• WRITTEN TASK 1:
Print the part of the segment results passage that begins at the words "SMB gross profit decreased" and stops after the words "environment discussed above.", copying it word for word.

(SELECTED PASSAGE Opens)

SMB gross profit decreased by $4.5 million, or 28%, to $11.6 million in Q2 2009 compared to $16.1 million in Q2 2008 resulting primarily from decreased SMB net sales discussed above and a competitive pricing environment. SMB gross profit margin increased by 120 basis points to 13.6% in Q2 2009 compared to 12.4% in Q2 2008 primarily due to an increase in vendor consideration as a percentage of net sales and a reduction in lower margin volume iPod sales to certain customers discussed above, partially offset by the competitive pricing environment discussed above.
SMB operating profit in Q2 2009 decreased by $1.8 million, or 24%, to $5.8 million compared to $7.6 million in Q2 2008. The decrease in SMB operating profit in Q2 2009 was primarily due to the decrease in SMB gross profit discussed above, partially offset by a $2.1 million decrease in SMB personnel costs and a reduction in bad debt expense.
MME
Q2 2009 net sales for our MME segment were $92.4 million compared to $104.4 million in Q2 2008, a decrease of $12.0 million, or 12%. This decrease was primarily due to ongoing economic weakness and the resulting softness in IT spending by customers in the mid-market and enterprise sector in Q2 2009. Product revenues declined by 17% in Q2 2009 compared to Q2 2008 while service revenues increased by 9% in Q2 2009 compared to Q2 2008. Service revenues represented 25% of MME net sales in Q2 2009 compared to 20% of MME net sales in Q2 2008. Our MME service revenues include services performed under our Abreon brand, which is primarily focused on change management and eLearning consulting, which declined 14% in Q2 2009 compared to Q2 2008 due to a reduction in projects associated with larger ERP migrations, offset by an 18% increase in MME’s Sarcom branded professional and managed services.
MME gross profit decreased by $3.0 million, or 16%, to $15.8 million in Q2 2009 compared to $18.8 million in Q2 2008, and MME gross profit margin decreased by 90 basis points to 17.1% in Q2 2009 compared to 18.0% in Q2 2008. The decrease in MME gross profit was primarily due to the decreased MME net sales discussed above and a decrease in vendor consideration in Q2 2009. The decrease in MME gross profit margin was primarily due to a decrease in MME’s selling margin and a decrease in vendor consideration in Q2 2009 as a percentage of net sales.

(SELECTED PASSAGE Closes)

• WRITTEN TASK 2:
Start at the first line of the entries and stop after the line that contains "placuta experienta online.". Give only those lines again, replacing every "third parties" with "outside companies" and leaving everything else unchanged.

(INPUT DATA Opens)

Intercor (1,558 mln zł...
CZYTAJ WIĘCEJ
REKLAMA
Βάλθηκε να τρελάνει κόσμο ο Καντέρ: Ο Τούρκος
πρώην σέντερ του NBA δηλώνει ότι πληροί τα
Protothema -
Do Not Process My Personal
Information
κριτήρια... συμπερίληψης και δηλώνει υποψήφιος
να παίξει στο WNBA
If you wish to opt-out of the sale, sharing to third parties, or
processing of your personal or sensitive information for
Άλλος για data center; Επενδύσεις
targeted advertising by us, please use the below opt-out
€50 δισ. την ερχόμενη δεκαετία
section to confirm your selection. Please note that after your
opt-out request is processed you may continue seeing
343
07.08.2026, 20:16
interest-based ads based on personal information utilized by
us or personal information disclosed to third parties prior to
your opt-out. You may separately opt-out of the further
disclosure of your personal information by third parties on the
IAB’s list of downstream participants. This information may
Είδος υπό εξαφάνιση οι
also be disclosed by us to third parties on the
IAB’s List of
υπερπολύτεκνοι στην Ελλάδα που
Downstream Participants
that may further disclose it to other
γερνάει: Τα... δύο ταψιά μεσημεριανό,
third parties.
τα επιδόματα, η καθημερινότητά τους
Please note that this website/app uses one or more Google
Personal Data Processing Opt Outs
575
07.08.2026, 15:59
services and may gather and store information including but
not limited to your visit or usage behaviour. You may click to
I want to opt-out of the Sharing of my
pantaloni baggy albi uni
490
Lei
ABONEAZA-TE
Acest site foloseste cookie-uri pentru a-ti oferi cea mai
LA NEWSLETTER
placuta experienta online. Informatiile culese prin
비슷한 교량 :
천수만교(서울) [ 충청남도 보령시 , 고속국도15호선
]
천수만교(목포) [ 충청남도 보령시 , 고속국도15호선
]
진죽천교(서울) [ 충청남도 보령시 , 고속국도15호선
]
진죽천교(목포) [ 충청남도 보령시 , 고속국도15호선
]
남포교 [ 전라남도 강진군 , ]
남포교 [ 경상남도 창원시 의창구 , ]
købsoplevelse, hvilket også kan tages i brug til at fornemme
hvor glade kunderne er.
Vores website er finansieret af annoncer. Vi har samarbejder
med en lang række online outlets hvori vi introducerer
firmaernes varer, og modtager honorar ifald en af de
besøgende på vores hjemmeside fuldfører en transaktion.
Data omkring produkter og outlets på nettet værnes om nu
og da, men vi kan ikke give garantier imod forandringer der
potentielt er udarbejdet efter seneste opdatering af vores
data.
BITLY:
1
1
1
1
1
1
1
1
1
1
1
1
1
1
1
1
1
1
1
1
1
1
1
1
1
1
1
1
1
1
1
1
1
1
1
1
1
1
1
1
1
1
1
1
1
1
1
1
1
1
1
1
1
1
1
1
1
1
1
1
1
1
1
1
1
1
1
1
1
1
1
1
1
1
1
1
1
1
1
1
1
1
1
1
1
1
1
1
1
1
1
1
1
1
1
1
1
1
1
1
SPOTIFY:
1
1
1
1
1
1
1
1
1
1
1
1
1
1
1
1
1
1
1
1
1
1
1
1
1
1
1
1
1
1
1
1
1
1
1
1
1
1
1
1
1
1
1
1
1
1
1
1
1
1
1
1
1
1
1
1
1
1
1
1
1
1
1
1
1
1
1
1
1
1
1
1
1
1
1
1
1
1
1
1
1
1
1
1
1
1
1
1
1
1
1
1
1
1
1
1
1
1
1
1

(INPUT DATA Closes)

• RESULT 1:
SMB gross profit decreased by $4.5 million, or 28%, to $11.6 million in Q2 2009 compared to $16.1 million in Q2 2008 resulting primarily from decreased SMB net sales discussed above and a competitive pricing environment. SMB gross profit margin increased by 120 basis points to 13.6% in Q2 2009 compared to 12.4% in Q2 2008 primarily due to an increase in vendor consideration as a percentage of net sales and a reduction in lower margin volume iPod sales to certain customers discussed above, partially offset by the competitive pricing environment discussed above.

• RESULT 2:
Intercor (1,558 mln zł...
CZYTAJ WIĘCEJ
REKLAMA
Βάλθηκε να τρελάνει κόσμο ο Καντέρ: Ο Τούρκος
πρώην σέντερ του NBA δηλώνει ότι πληροί τα
Protothema -
Do Not Process My Personal
Information
κριτήρια... συμπερίληψης και δηλώνει υποψήφιος
να παίξει στο WNBA
If you wish to opt-out of the sale, sharing to outside companies, or
processing of your personal or sensitive information for
Άλλος για data center; Επενδύσεις
targeted advertising by us, please use the below opt-out
€50 δισ. την ερχόμενη δεκαετία
section to confirm your selection. Please note that after your
opt-out request is processed you may continue seeing
343
07.08.2026, 20:16
interest-based ads based on personal information utilized by
us or personal information disclosed to outside companies prior to
your opt-out. You may separately opt-out of the further
disclosure of your personal information by outside companies on the
IAB’s list of downstream participants. This information may
Είδος υπό εξαφάνιση οι
also be disclosed by us to outside companies on the
IAB’s List of
υπερπολύτεκνοι στην Ελλάδα που
Downstream Participants
that may further disclose it to other
γερνάει: Τα... δύο ταψιά μεσημεριανό,
outside companies.
τα επιδόματα, η καθημερινότητά τους
Please note that this website/app uses one or more Google
Personal Data Processing Opt Outs
575
07.08.2026, 15:59
services and may gather and store information including but
not limited to your visit or usage behaviour. You may click to
I want to opt-out of the Sharing of my
pantaloni baggy albi uni
490
Lei
ABONEAZA-TE
Acest site foloseste cookie-uri pentru a-ti oferi cea mai
LA NEWSLETTER
placuta experienta online. Informatiile culese prin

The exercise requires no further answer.